WORK ITEM
Keep each line of the material that includes "étranger", and leave out the rest.

LISTED RECORDS

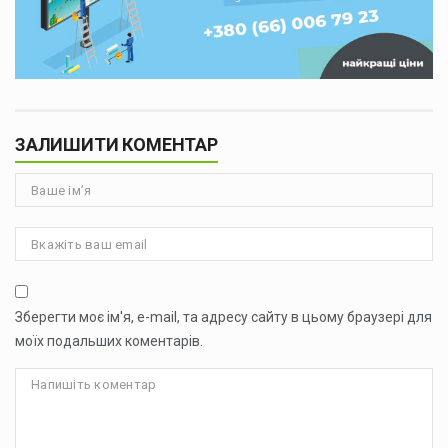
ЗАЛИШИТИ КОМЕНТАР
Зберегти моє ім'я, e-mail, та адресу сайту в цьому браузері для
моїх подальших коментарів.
* * *
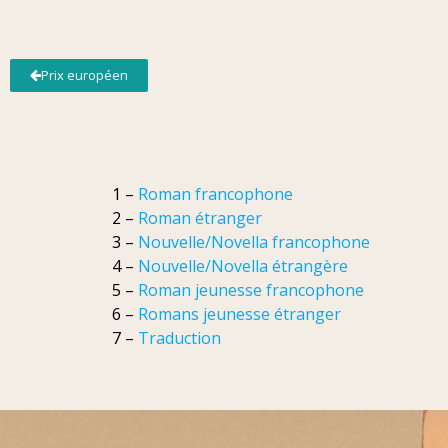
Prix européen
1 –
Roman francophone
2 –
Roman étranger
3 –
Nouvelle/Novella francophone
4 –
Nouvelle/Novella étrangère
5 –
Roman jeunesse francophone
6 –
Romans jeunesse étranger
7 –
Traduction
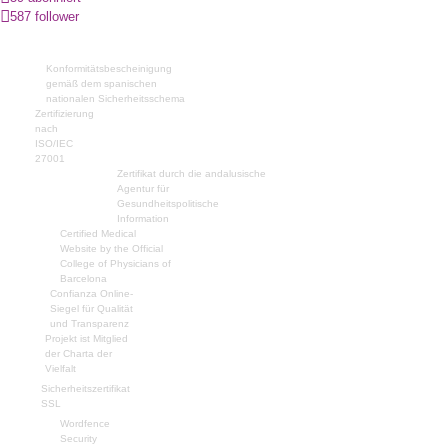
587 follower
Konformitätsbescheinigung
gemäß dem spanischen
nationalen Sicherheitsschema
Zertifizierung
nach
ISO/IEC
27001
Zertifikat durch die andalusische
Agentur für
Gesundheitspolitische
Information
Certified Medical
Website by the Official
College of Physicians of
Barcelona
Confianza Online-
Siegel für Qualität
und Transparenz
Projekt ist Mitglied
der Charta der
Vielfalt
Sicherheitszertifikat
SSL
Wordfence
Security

SOLUTION TO THIS TASK
Roman étranger
Romans jeunesse étranger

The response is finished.